'48 by James Herbert

'48 by James Herbert

autor:James Herbert
La lengua: spa
Format: epub
Tags: Ciencia ficción, Terror
publicado: 1999-10-01T04:00:00+00:00


Capítulo 12

Por fin había despejado la calle. Aquél era el último cadáver. Todos los demás estaban ocultos en los edificios. Como suele decirse, como solía decirse, ojos que no ven, corazón que no siente. Pero no era verdad. Yo seguía viéndolos en mi cabeza, desperdicios resecos, frágiles, ligeros como una cascara sin nada dentro, hundidos en las sillas, tumbados sobre las mesas, hechos un ovillo en el suelo, en las tiendas, en los restaurantes, en las oficinas, en las casas, en las fábricas, en las estaciones, en los vehículos… La lista era interminable. Pero yo no podía encargarme de todos. Como había dicho Potter, eran demasiados.

Cargué el último cadáver sobre el camión, sin prestar atención a esos ojos arrugados que parecían pasas negras sobre una boca sin carne, pero resbaló sobre la pila de cuerpos y cayó encima de mí, como si se resistiera a ser trasladado. Sus dedos esqueléticos se engancharon en mi jersey mientras volvía a empujarlo sobre el montón, pero yo estaba demasiado cansado, y demasiado curtido en esa labor, para sentir ninguna repulsión. Cuando el cadáver momificado se estabilizó sobre los demás, cogí la cazadora y el fusil que había apoyado contra la rueda trasera y me monté en el camión.

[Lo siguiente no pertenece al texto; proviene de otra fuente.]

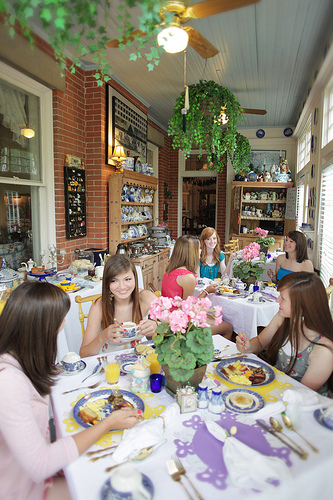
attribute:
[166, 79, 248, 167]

En algún momento del pasado, esa calle había sido una calle normal, con las casas habitadas y el bar de la esquina abierto al público, pero ahora los adoquines estaban llenos de hierbajos y los coches se oxidaban en la calzada. Pero lo peor de todo era el silencio. Después de tres largos y solitarios años, todavía no me había acostumbrado a esa horrible quietud, sobre todo en las calles que no habían sufrido el impacto de las bombas, en calles como aquélla, donde, a primera vista, todo parecía normal. A veces tenía la sensación de que las calles estaban… Bueno, embrujadas. Pensé en los fantasmas de Muriel y me enfadé conmigo mismo.

Cerré la puerta del camión de un portazo, tiré la chaqueta sobre el asiento del pasajero y apoyé el fusil en el suelo, cerca de mi alcance, con el cañón asomándose por la ventana abierta. Muriel estaba equivocada. La otra noche no la habían perseguido fantasmas, sino sus recuerdos. Hasta yo había creído oír voces, o risas, incluso música, mientras pasaba noches enteras en vela en ese gran mausoleo que era el Savoy. En una ocasión, incluso me había acercado a la puerta, convencido de que estaba pasando algo en el piso de debajo, pero los sonidos siempre desaparecían en cuanto abría la puerta y salía al pasillo. No eran más que falsas percepciones en la noche, sueños en los que no me había dado cuenta de que estaba dormido. Muriel no tardaría en aprender que la imaginación puede jugar muy malas pasadas cuando uno está bajo de ánimo. Y no sólo sueños normales, sino sueños llenos de ilusiones, sueños que uno anhela que se conviertan en realidad, sueños de una vida normal, de una vida como la de antes de la Muerte Sanguínea. Pero el amanecer siempre volvía a poner las cosas en su sitio.